*** Data Section Begins ***

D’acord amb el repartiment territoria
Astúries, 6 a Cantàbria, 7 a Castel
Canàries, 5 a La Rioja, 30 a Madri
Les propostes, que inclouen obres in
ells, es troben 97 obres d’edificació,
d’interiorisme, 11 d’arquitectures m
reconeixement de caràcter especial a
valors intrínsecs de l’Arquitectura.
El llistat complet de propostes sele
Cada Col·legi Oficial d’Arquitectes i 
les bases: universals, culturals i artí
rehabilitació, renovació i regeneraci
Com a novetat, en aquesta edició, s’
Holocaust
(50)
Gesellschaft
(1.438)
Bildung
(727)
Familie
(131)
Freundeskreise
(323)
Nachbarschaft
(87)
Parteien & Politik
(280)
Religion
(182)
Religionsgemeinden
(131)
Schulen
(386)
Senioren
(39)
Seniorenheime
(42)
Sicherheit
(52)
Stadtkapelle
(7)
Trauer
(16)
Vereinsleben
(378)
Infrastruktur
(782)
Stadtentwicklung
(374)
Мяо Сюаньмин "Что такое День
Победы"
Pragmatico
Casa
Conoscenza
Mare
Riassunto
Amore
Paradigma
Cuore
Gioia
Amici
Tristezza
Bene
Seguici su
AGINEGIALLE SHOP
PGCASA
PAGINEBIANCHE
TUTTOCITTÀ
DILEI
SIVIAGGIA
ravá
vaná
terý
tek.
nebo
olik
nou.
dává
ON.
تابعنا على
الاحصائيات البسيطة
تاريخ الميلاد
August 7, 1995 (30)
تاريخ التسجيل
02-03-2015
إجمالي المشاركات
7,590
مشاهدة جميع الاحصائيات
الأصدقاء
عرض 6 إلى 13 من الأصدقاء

*** Data Section Ends ***
*** Data Section Begins ***

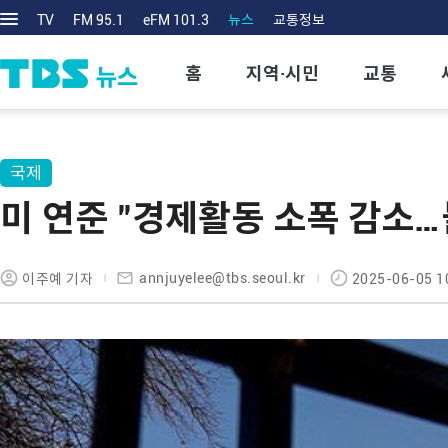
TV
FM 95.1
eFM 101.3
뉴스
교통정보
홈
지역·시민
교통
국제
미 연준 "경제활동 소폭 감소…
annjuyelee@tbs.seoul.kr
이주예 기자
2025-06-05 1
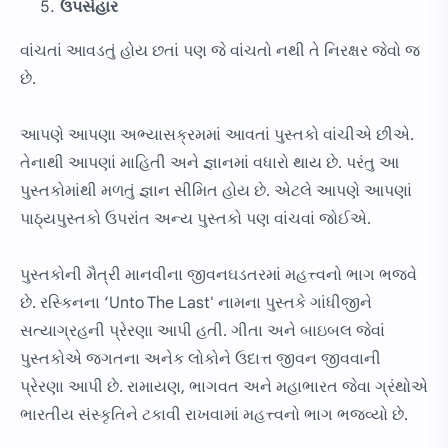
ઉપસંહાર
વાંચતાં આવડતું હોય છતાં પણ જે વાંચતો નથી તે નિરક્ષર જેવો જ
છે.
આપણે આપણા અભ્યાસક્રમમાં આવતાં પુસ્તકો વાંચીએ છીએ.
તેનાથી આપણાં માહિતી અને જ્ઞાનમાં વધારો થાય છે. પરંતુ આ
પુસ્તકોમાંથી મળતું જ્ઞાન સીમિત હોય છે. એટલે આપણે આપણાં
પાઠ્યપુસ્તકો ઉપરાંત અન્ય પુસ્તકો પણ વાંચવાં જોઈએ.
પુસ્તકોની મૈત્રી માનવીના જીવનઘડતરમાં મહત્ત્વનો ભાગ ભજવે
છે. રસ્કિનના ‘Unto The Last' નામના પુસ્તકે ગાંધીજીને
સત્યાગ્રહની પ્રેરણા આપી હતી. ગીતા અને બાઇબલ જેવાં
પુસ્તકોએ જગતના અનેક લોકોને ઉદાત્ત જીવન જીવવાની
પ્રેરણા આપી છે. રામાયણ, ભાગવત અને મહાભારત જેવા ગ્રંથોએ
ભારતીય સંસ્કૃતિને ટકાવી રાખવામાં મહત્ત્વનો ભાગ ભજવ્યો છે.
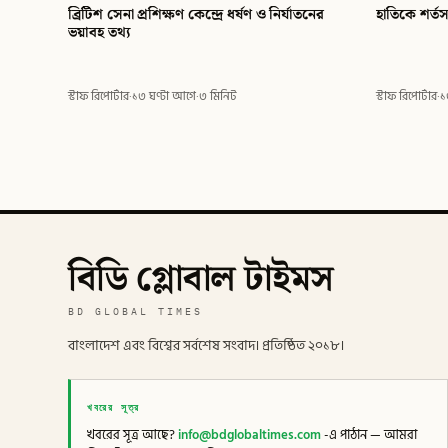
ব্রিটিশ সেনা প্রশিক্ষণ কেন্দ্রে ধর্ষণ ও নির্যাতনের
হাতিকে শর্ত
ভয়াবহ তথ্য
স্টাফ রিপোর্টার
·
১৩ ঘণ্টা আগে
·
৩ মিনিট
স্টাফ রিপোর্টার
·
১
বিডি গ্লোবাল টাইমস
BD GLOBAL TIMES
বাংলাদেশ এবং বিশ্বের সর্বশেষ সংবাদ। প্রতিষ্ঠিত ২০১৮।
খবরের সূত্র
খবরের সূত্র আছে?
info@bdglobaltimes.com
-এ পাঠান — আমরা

*** Data Section Ends ***
*** Data Section Begins ***

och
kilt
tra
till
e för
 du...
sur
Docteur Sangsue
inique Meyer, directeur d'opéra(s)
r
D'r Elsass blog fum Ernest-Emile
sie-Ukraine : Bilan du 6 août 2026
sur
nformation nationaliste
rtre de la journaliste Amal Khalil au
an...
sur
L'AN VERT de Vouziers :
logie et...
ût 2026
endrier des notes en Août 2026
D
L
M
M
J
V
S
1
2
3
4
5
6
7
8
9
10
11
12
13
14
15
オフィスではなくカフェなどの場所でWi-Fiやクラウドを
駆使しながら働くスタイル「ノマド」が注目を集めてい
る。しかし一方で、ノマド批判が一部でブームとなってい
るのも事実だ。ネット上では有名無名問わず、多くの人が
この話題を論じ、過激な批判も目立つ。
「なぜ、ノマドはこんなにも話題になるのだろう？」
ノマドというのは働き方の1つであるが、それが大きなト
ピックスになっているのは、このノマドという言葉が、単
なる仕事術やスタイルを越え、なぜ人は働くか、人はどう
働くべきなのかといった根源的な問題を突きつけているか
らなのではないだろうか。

*** Data Section Ends ***

Assignment:
Sift the data above for lines with "الاحصائيات", then copy each one.

Finished exercise:
الاحصائيات البسيطة
مشاهدة جميع الاحصائيات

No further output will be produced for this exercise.